## Data provided
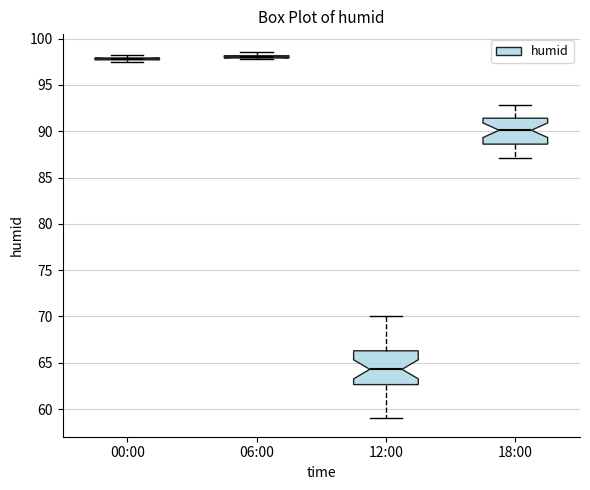

Where is the upper edge of the box for 18:00 on the y-axis? The values are not printed on the chart, so give them approximately, as read against the axis.

91.5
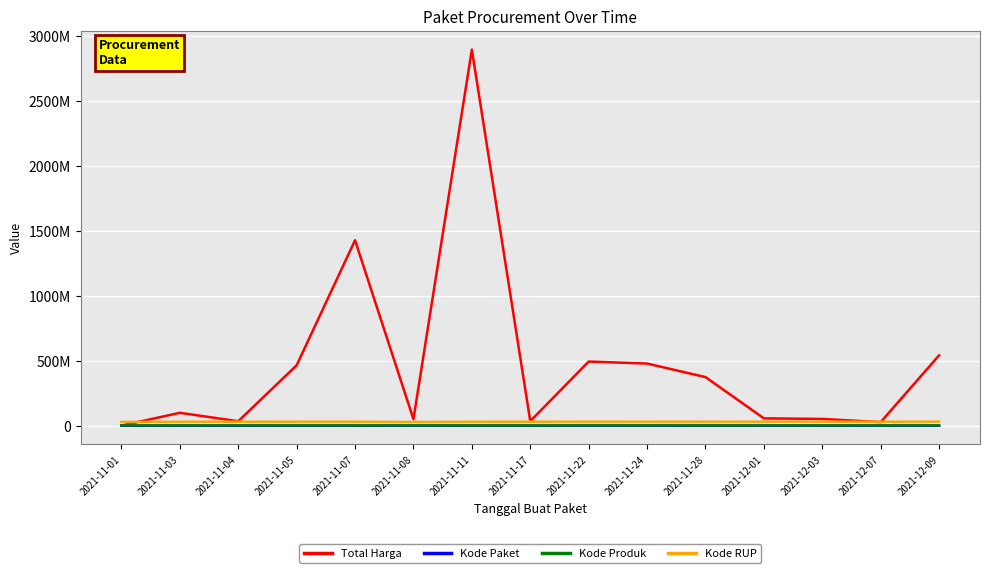

What position from the right is 2021-12-09?

1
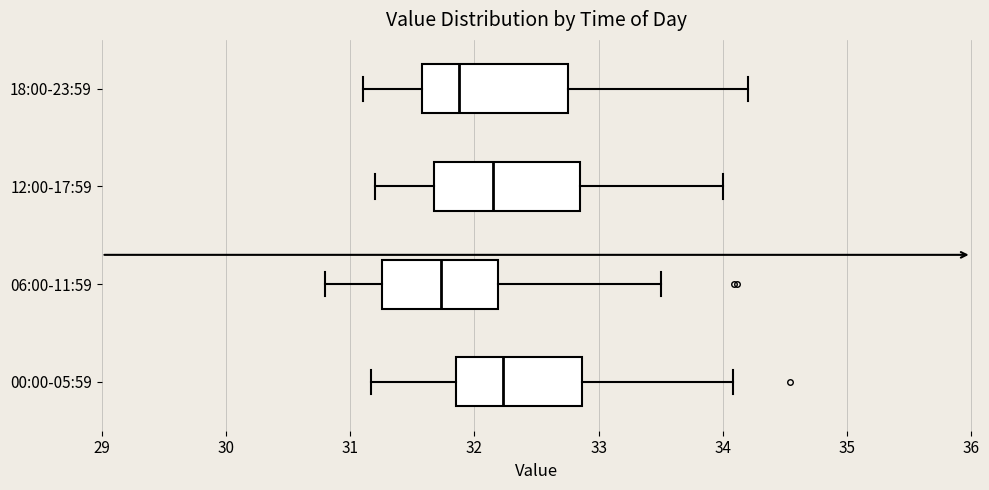

Which box has the furthest to the left median line?

06:00-11:59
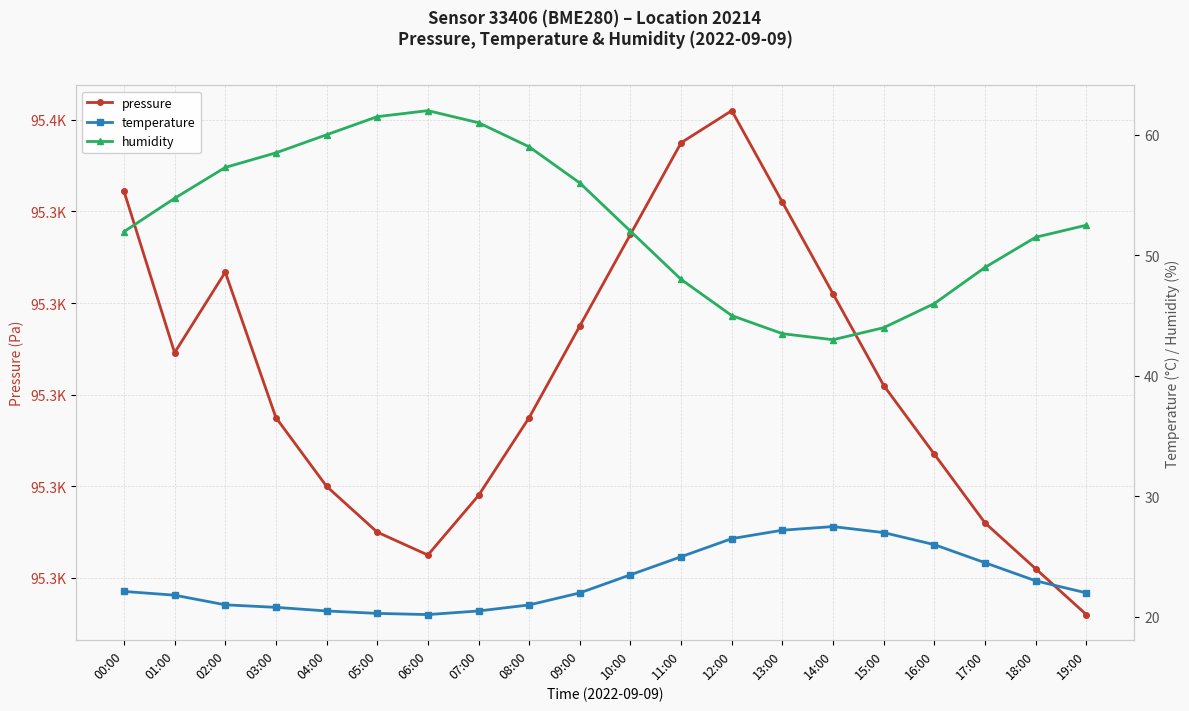

What is the approximate value of humidity at 04:00?

60.0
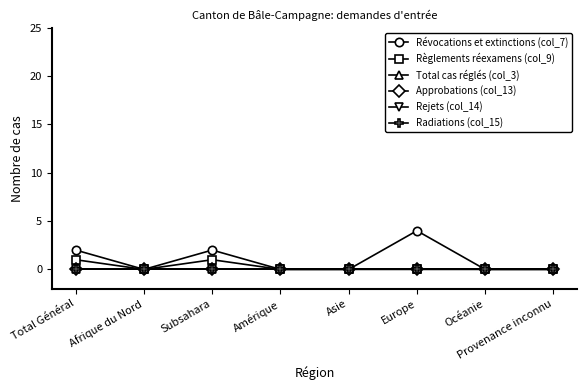

Does the chart have visible grid lines?

No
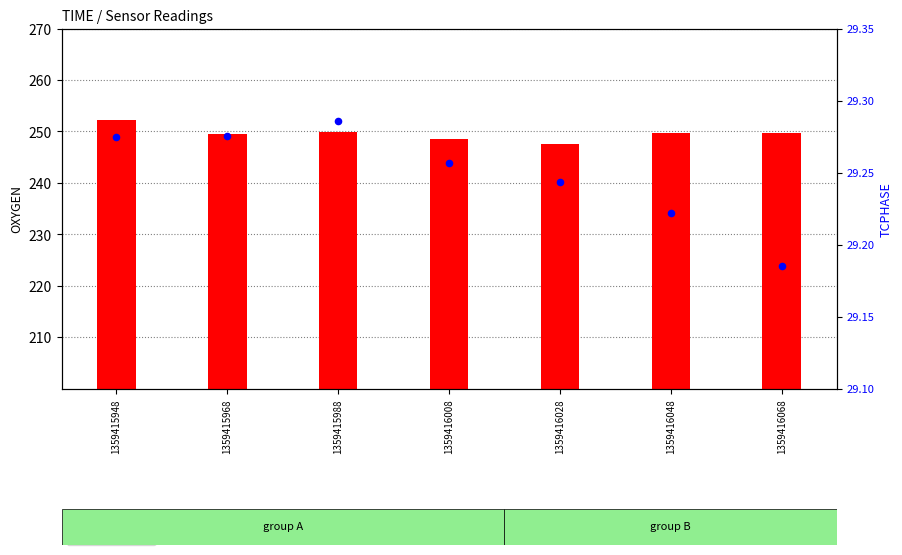

Which series contains the highest Y value?

OXYGEN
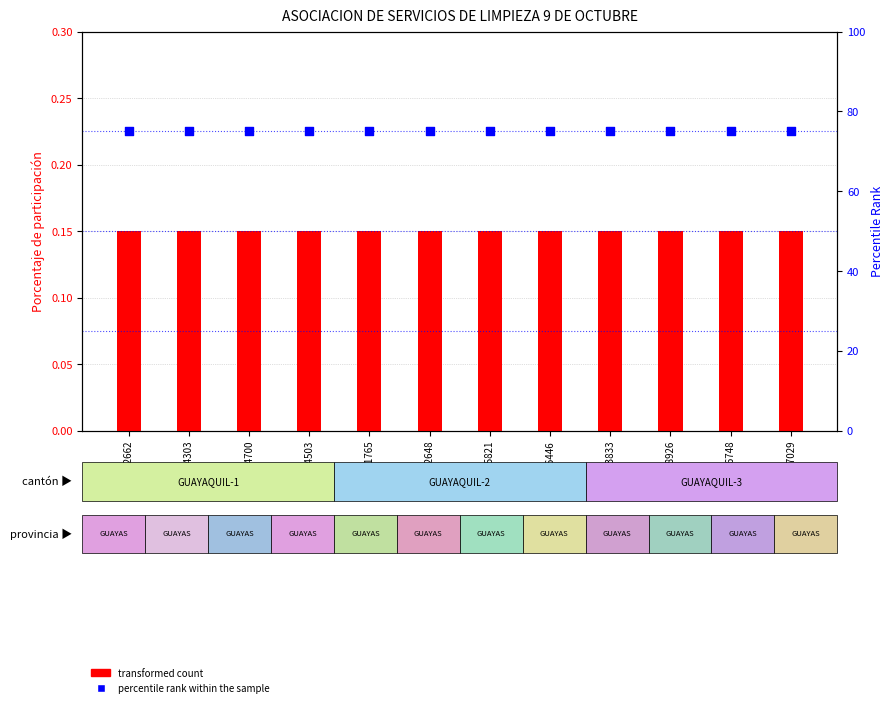

What is the total value across all series at 0940936446?

75.2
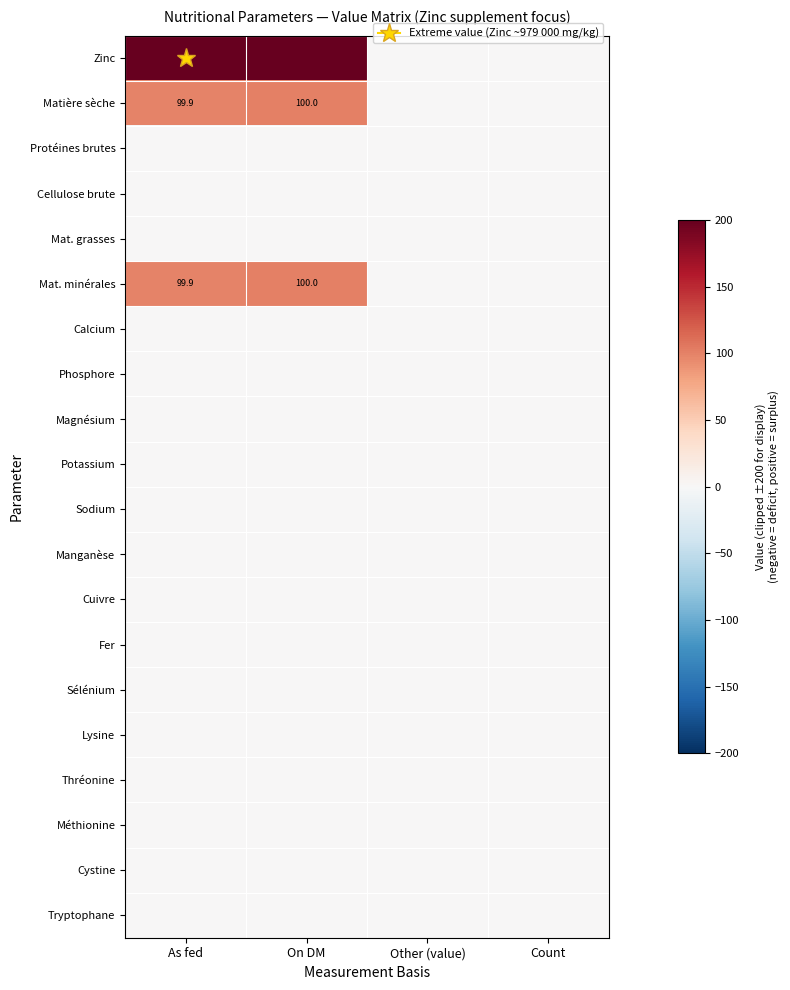

Rank the series at On DM from highest to lowest value.

Zinc, Matière sèche, Mat. minérales, Protéines brutes, Cellulose brute, Mat. grasses, Calcium, Phosphore, Magnésium, Potassium, Sodium, Manganèse, Cuivre, Fer, Sélénium, Lysine, Thréonine, Méthionine, Cystine, Tryptophane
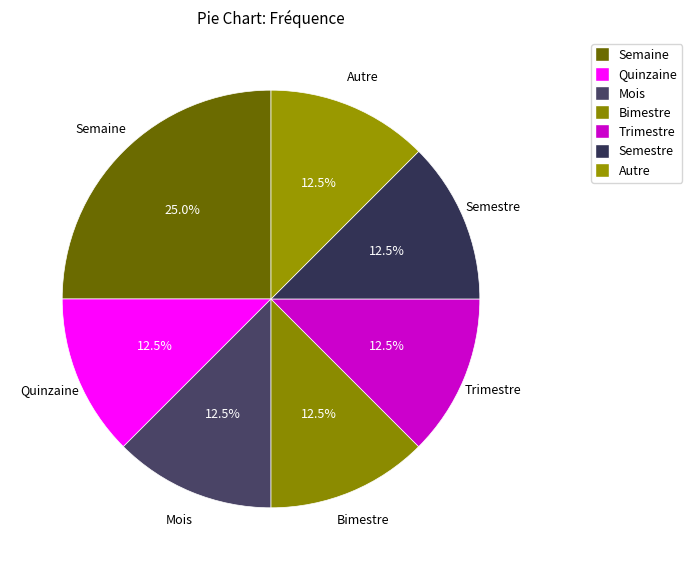

Approximately how many times larger is the value at Semestre compared to Trimestre?

1.0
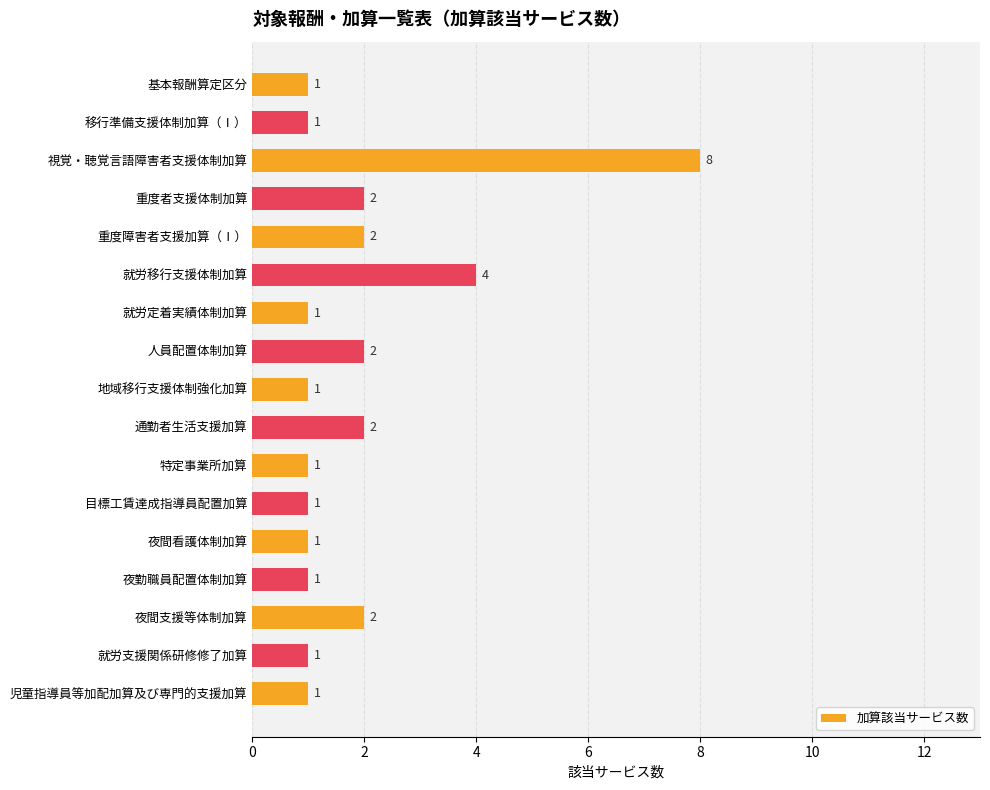

Count the number of categories in the chart.

17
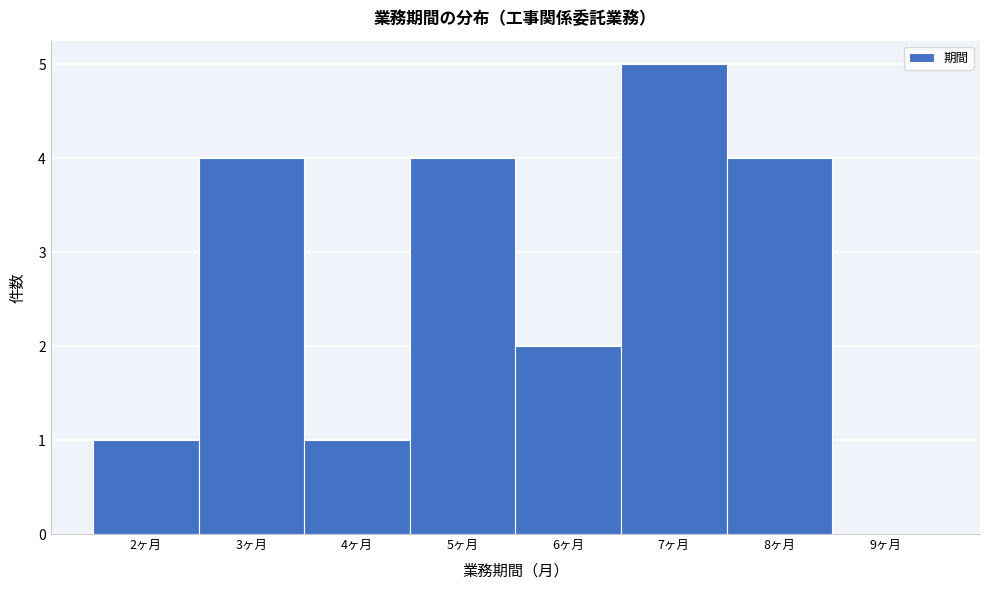

Reading left to right, list every bar in this chart as the range it spans on the x-axis followed by its height. The values are not printed on the chart, so give them approximately, as read against the axis.

1.5 to 2.5: 1
2.5 to 3.5: 4
3.5 to 4.5: 1
4.5 to 5.5: 4
5.5 to 6.5: 2
6.5 to 7.5: 5
7.5 to 8.5: 4
8.5 to 9.5: 0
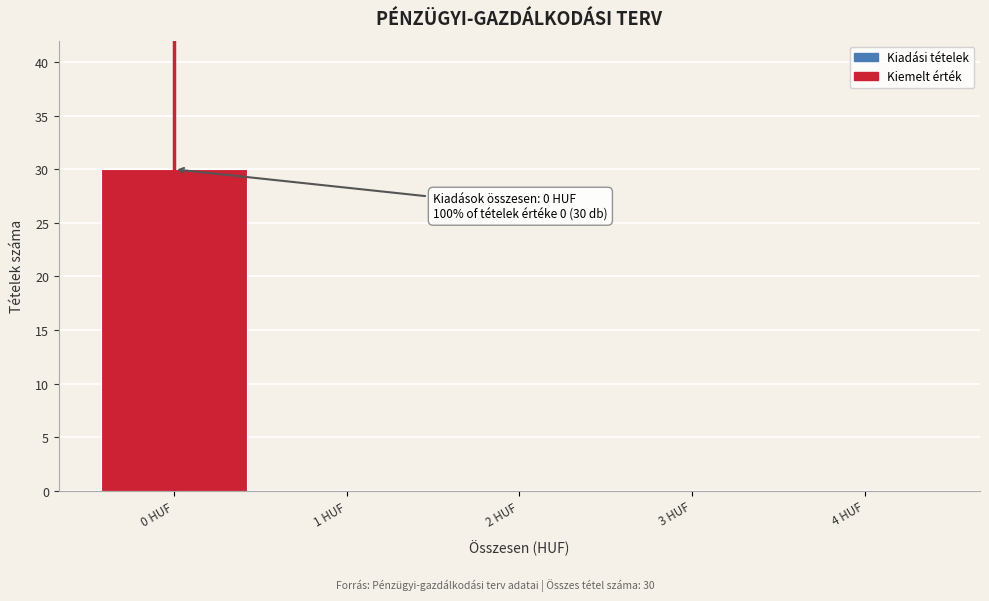

Which range on the x-axis has the tallest bar?

-0.5 to 0.5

## To do
Rewrite all of the data above with "chart" swapped for "graph" everywhere and everything else unchanged, and leave out the pictures.

## Response to this task
Where is the upper edge of the box for 18:00 on the y-axis? The values are not printed on the graph, so give them approximately, as read against the axis.

91.5

What position from the right is 2021-12-09?

1

Which box has the furthest to the left median line?

06:00-11:59

What is the approximate value of humidity at 04:00?

60.0

Does the graph have visible grid lines?

No

Which series contains the highest Y value?

OXYGEN

What is the total value across all series at 0940936446?

75.2

Rank the series at On DM from highest to lowest value.

Zinc, Matière sèche, Mat. minérales, Protéines brutes, Cellulose brute, Mat. grasses, Calcium, Phosphore, Magnésium, Potassium, Sodium, Manganèse, Cuivre, Fer, Sélénium, Lysine, Thréonine, Méthionine, Cystine, Tryptophane

Approximately how many times larger is the value at Semestre compared to Trimestre?

1.0

Count the number of categories in the graph.

17

Reading left to right, list every bar in this graph as the range it spans on the x-axis followed by its height. The values are not printed on the graph, so give them approximately, as read against the axis.

1.5 to 2.5: 1
2.5 to 3.5: 4
3.5 to 4.5: 1
4.5 to 5.5: 4
5.5 to 6.5: 2
6.5 to 7.5: 5
7.5 to 8.5: 4
8.5 to 9.5: 0

Which range on the x-axis has the tallest bar?

-0.5 to 0.5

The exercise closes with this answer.